- _TASKS_:
1) Can you reproduce the provided text on the ARIPO plant variety framework word for word, from start to finish?
2) How many lines of the rows contain the string "peach"? Reply with the number alone.

- _PROVIDED TEXT_:
========================================================================

The Africa Regional Intellectual Property Organization (ARIPO) is considering the adoption of a regional legal framework on Plant variety protection that will criminalise farmers' rights and undermine seed systems in the ARIPO region. The Administrative Council met in Uganda from 25-26th November, while the Ministerial Conference will be meeting on 27-28th November.

The draft legal framework is based on the 1991 International Convention for the Protection of New Varieties of Plants (also known as "UPOV 1991") which is an inflexible restrictive regime heavily tilted in favor of commercial breeders and their varieties to the detriment of agro biodiveristy and small-scale farmers that are the backbone of Africa's agricultural system. Today most of the members of UPOV 1991 are industrialised countries with large scale commercial farming and professional breeding focused on producing uniform varieties. Such a system is simply unsuitable for the ARIPO region whereby 12 out of 18 of its members are considered to be least developed countries i.e. the poorest countries and most vulnerable segment of the international community.

========================================================================

[Saved items]
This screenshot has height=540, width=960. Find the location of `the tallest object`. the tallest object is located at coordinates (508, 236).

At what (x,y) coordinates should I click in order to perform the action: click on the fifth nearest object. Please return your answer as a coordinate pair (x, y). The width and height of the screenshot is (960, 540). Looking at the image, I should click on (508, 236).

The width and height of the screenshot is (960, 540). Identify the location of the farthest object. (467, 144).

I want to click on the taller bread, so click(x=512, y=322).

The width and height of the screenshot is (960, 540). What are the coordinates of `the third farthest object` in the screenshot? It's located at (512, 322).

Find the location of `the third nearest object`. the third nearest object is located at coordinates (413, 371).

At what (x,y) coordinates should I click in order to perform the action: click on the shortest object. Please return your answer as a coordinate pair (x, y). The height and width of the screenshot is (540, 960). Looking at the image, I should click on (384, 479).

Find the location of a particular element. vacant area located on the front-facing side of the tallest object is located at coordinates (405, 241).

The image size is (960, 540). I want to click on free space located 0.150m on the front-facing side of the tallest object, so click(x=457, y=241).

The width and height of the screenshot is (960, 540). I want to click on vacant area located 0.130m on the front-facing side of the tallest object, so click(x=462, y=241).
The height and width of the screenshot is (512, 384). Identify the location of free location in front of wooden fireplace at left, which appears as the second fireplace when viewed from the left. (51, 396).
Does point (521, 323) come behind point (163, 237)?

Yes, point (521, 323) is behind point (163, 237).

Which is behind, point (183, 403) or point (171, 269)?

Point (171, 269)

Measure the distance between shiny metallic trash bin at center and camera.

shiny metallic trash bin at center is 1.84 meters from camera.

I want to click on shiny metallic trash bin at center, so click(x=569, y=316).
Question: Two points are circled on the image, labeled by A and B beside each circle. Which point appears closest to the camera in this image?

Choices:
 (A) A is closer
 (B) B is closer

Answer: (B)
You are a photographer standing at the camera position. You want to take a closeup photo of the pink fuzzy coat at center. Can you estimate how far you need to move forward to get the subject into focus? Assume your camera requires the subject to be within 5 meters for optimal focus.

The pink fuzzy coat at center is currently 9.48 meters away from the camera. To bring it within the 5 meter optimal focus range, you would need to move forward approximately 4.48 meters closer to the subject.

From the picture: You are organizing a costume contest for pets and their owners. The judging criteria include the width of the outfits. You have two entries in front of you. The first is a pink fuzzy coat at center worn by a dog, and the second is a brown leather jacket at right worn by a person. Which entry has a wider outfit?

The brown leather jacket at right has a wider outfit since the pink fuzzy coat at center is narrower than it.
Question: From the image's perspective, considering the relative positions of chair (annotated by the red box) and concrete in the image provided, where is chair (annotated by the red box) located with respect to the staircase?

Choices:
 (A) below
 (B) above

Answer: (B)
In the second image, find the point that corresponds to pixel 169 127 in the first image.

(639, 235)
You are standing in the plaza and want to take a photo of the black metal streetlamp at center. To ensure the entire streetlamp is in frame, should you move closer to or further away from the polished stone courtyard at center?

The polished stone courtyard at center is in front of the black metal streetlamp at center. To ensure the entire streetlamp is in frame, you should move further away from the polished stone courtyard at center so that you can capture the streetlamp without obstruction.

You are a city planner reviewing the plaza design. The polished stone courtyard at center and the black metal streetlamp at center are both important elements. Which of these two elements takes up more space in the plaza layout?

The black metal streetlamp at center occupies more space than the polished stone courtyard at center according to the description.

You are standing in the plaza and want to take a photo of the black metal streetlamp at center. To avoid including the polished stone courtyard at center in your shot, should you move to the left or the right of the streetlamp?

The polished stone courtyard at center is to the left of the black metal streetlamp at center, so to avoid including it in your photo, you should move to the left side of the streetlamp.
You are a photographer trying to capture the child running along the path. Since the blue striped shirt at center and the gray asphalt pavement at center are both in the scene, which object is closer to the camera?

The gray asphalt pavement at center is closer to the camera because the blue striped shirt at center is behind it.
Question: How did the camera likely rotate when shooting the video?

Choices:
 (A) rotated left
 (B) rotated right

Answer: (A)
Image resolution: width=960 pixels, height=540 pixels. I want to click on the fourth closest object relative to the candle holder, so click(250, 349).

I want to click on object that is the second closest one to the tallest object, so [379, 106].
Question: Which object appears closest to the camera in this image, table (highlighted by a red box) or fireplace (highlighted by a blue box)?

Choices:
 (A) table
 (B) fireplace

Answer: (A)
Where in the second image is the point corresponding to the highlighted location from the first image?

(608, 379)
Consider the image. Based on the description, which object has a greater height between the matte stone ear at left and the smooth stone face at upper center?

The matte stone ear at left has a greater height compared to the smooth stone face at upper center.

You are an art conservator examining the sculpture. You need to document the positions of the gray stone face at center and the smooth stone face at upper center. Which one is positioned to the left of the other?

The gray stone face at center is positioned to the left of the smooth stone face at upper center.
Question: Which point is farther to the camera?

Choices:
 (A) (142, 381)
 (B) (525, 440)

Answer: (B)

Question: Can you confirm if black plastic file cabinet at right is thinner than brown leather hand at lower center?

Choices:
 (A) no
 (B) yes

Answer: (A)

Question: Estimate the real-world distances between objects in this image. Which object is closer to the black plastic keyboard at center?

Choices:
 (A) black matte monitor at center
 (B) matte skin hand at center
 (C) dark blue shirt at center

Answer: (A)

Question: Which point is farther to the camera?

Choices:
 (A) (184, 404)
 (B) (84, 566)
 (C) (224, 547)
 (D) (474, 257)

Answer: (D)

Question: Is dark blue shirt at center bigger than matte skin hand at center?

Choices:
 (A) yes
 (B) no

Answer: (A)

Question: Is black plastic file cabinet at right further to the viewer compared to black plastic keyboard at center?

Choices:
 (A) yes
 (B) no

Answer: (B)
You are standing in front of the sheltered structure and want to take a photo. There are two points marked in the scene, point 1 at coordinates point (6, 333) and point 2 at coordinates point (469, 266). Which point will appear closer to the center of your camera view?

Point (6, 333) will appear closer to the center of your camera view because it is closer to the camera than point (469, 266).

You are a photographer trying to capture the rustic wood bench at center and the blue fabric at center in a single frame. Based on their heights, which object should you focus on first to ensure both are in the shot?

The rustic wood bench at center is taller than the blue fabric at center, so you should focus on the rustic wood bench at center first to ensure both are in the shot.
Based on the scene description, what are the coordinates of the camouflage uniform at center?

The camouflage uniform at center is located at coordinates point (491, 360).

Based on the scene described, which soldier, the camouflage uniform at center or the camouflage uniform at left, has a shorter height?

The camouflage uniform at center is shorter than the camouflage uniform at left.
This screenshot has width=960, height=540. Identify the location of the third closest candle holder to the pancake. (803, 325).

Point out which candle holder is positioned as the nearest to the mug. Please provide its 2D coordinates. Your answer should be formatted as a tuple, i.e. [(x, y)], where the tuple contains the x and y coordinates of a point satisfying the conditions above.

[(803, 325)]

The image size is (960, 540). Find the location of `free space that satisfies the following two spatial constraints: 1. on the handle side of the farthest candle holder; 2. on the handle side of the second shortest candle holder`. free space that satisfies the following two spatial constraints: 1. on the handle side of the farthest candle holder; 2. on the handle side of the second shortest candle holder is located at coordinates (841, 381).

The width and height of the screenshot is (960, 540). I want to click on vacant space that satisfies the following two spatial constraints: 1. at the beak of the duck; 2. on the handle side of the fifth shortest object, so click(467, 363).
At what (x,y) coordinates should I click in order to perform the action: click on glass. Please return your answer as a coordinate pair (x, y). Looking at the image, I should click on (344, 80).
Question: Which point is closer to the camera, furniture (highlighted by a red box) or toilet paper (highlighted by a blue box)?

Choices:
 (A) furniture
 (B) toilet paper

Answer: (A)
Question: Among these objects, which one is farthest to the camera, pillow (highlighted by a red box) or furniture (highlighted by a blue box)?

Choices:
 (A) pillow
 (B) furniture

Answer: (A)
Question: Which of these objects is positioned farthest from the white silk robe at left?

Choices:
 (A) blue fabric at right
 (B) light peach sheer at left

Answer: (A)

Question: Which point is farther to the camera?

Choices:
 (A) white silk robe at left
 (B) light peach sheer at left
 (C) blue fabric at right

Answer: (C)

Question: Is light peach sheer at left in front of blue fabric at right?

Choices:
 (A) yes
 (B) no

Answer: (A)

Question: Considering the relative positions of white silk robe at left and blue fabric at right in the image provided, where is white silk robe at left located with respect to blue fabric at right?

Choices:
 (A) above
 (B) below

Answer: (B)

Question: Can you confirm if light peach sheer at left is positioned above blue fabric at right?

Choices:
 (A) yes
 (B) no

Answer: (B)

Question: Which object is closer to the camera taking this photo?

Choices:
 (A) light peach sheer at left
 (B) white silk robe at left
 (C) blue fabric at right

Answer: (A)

========================================================================

- _ANSWERS PROVIDED_:
1)
The Africa Regional Intellectual Property Organization (ARIPO) is considering the adoption of a regional legal framework on Plant variety protection that will criminalise farmers' rights and undermine seed systems in the ARIPO region. The Administrative Council met in Uganda from 25-26th November, while the Ministerial Conference will be meeting on 27-28th November.

The draft legal framework is based on the 1991 International Convention for the Protection of New Varieties of Plants (also known as "UPOV 1991") which is an inflexible restrictive regime heavily tilted in favor of commercial breeders and their varieties to the detriment of agro biodiveristy and small-scale farmers that are the backbone of Africa's agricultural system. Today most of the members of UPOV 1991 are industrialised countries with large scale commercial farming and professional breeding focused on producing uniform varieties. Such a system is simply unsuitable for the ARIPO region whereby 12 out of 18 of its members are considered to be least developed countries i.e. the poorest countries and most vulnerable segment of the international community.

2) 5